THE PROBLEM: With pictures excluded, give again exactly the lines running from the one holding "click(366, 54)" through the end of the listing below.

AVAILABLE DATA:
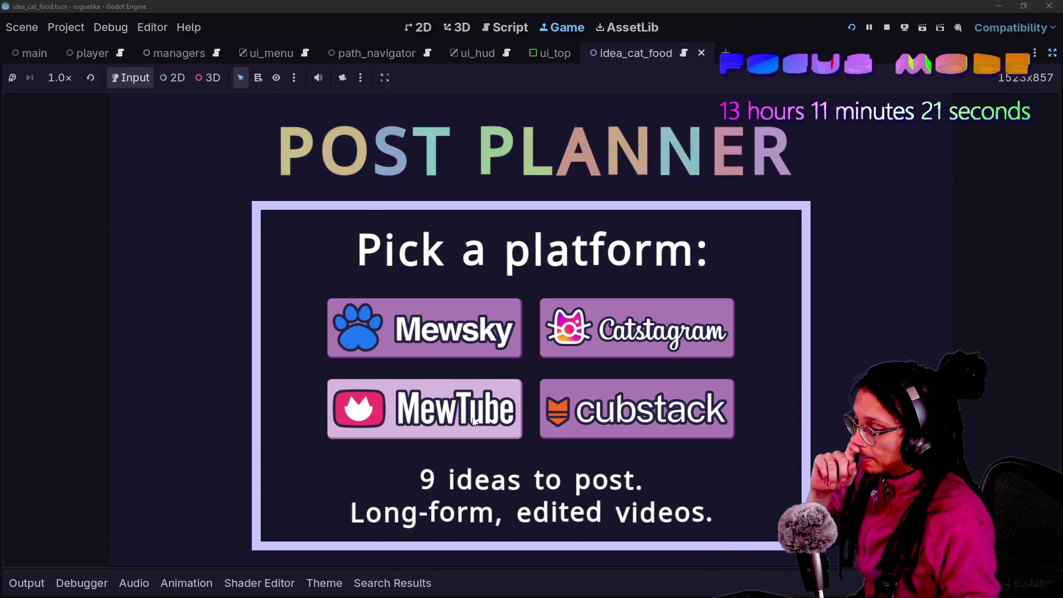
click(545, 316)
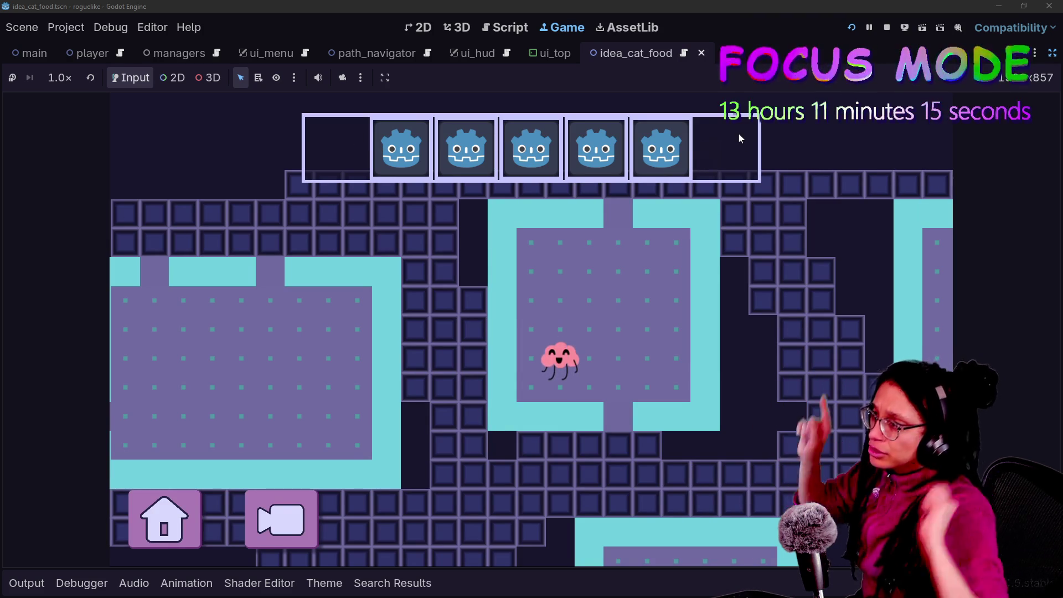
click(424, 29)
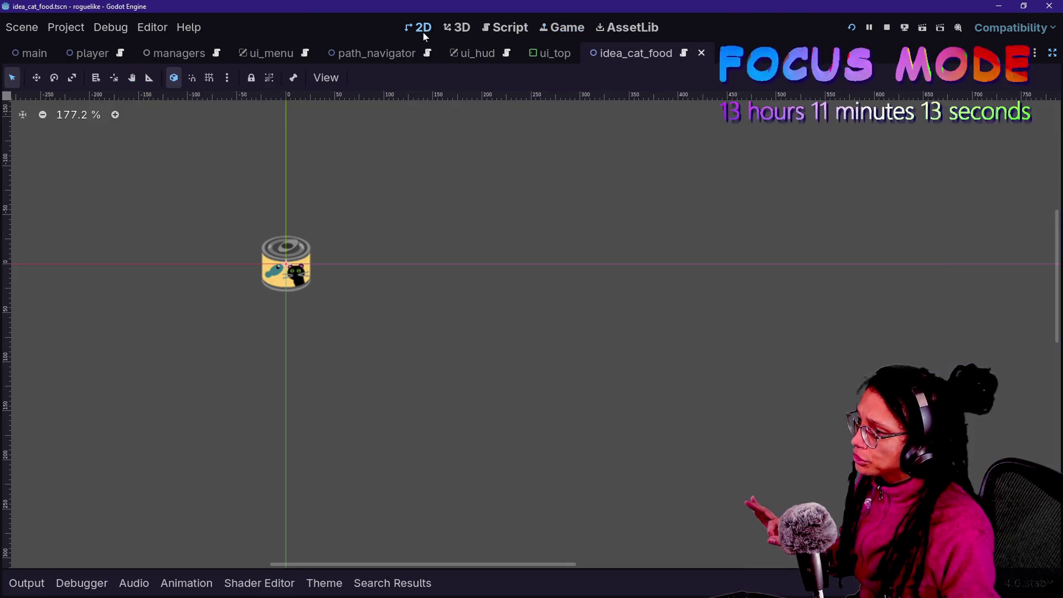
In ui_hud, set IdeaSlots_PanelContainer's Theme Overrides Panel style to StyleBoxEmpty.
click(1053, 54)
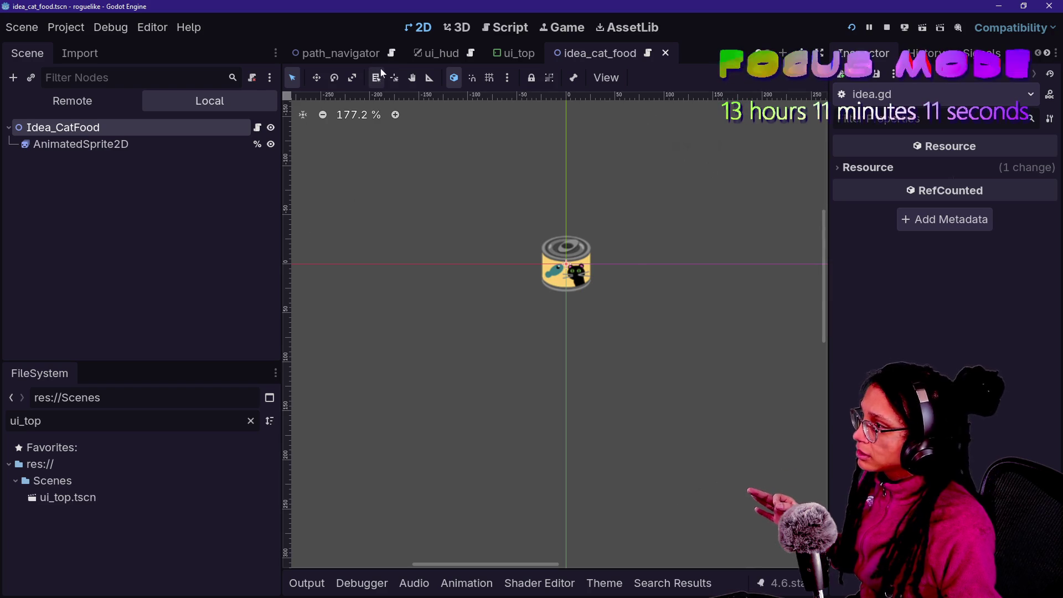
click(366, 54)
click(441, 53)
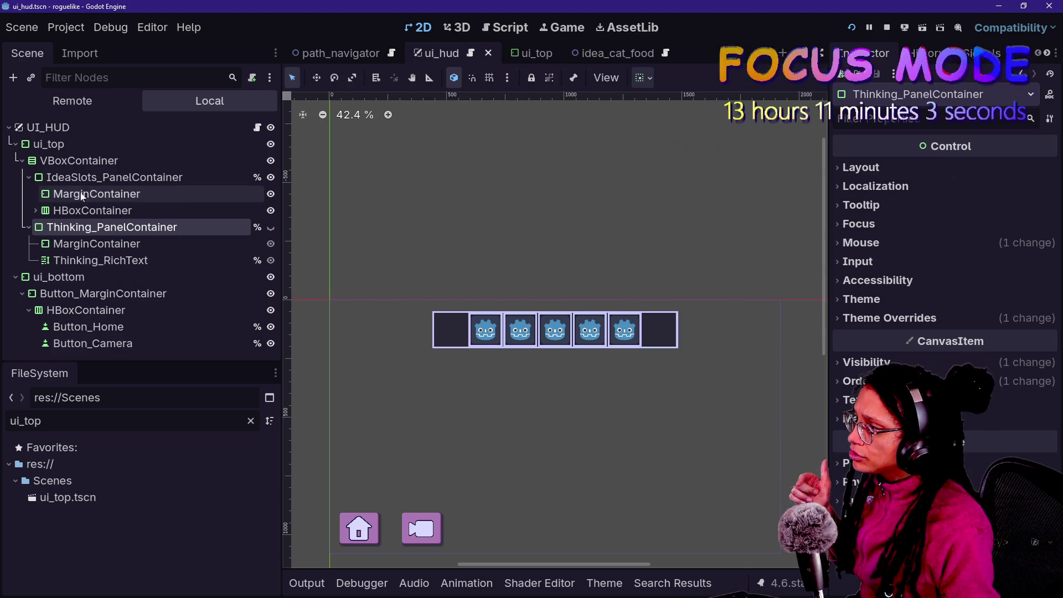
click(110, 177)
scroll(941, 277, up, 5)
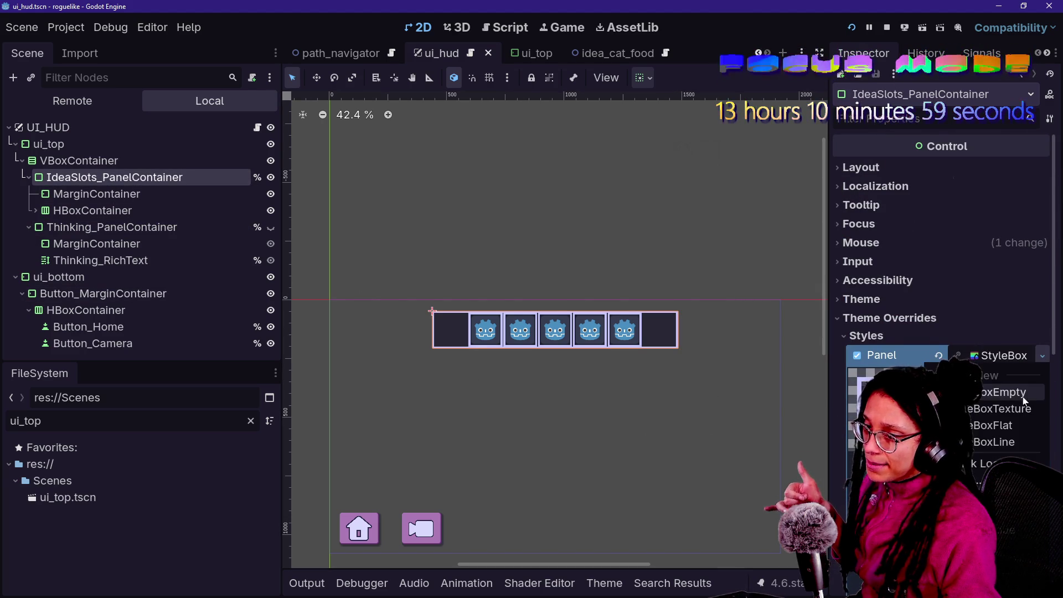
click(1024, 393)
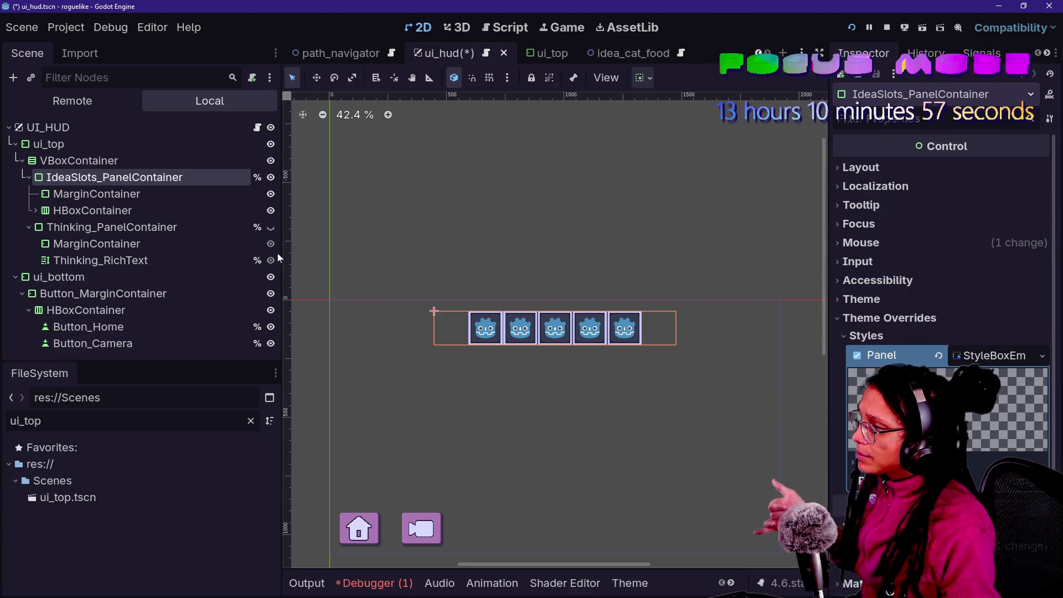
Toggle the thinking panel's visibility, select its MarginContainer, and save the ui_hud scene.
click(271, 228)
click(270, 228)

EXERCISE SOLUTION:
click(366, 54)
click(441, 53)
click(110, 177)
scroll(941, 277, up, 5)
click(1024, 393)
Toggle the thinking panel's visibility, select its MarginContainer, and save the ui_hud scene.
click(271, 228)
click(270, 228)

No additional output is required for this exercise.